Answer these questions about the trazodone thread:
1. For how many months did Coming?Back2Life try Effexor?
2. How many milligrams of trazodone does mybrainhurts take at night?
3. How many milligrams of trazodone does the Guest who posted on Apr 12, 2007 take at night?
*** Opening Excerpted passage ***
# Trazodone



## 17545 (Feb 14, 2007)

5


----------



## Coming?Back2Life (Oct 20, 2006)

I`ve had no success with medication at all mate.

Tried Cipramol Citalopram anti depressent for 8months nothing just felt more dp`d and more anxious in turn with even weirder thoughts than normal lol.

Effexor anti depressant was also ineffective for me tried for 6 months and again weird thoughts got weirder and more anxiety.

Tried for a few months with 1 other thing can`t remember what it was called but it was solely for anxiety and it made me have about 10 panic attacks in the time i took it... so either medication and me don`t go  or i`ve been very unlucky


----------



## Coming?Back2Life (Oct 20, 2006)

In saying that i tried reverse therapy its a cognitive based therapy and it worked well it gave me confidence that i COULD do things which i thought would be far too much for me to handle and my dp to handle and currently doing the linden method which coupled with the therapy is helping to great lengths i`d say even the most even tho i spent ?100 on the package (don`t like ebooks i prefer a solid package to sit and read and feel just so it appears almost real) and ?2000 on cog therapy lol.


----------



## mybrainhurts (Feb 9, 2007)

I've been taking it for a few years now. 50mg at night to help me sleep. It knocks me right out with no side effects.


----------



## Guest (Apr 12, 2007)

i take 250 mg of trazodone at night for anxiety and depression. still anxious. but somehow calmer. its strange. feeling sedated and fatigued a little bit.

Over all it is the best med i have ever tolerated. Ever. and i have taken alot before.

I am slowly gaining a couple extra pounds, though, and am concerned about water retension or just plain old weight gain. I wonder if it could be a side effect. Also I have fatigue. plus i freak sort of everytime i take a pill. i dont know what it could be doing and think its changing me somehow i get freaked.


----------
*** Closing Excerpted passage ***
*** Opening Provided data ***
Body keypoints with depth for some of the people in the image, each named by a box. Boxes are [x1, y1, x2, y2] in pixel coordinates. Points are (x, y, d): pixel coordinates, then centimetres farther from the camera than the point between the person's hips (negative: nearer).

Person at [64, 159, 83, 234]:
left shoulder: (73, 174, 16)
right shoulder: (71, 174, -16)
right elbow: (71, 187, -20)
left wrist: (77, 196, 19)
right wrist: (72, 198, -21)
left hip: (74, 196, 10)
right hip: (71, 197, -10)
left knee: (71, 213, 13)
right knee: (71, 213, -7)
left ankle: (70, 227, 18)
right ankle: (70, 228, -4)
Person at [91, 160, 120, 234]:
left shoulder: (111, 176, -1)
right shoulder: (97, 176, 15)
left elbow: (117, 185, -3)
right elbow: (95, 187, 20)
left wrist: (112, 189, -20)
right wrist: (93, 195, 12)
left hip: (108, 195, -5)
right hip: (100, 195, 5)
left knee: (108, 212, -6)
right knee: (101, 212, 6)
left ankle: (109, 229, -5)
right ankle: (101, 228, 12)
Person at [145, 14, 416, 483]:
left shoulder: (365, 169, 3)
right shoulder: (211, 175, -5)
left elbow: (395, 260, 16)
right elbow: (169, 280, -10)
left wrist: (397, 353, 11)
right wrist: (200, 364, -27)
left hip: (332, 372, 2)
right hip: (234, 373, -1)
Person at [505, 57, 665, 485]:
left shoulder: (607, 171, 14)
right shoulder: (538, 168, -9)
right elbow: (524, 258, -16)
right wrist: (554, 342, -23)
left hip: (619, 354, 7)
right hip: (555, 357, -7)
*** Closing Provided data ***
• Written answer
1. 6 months.
2. 50mg.
3. 250 mg.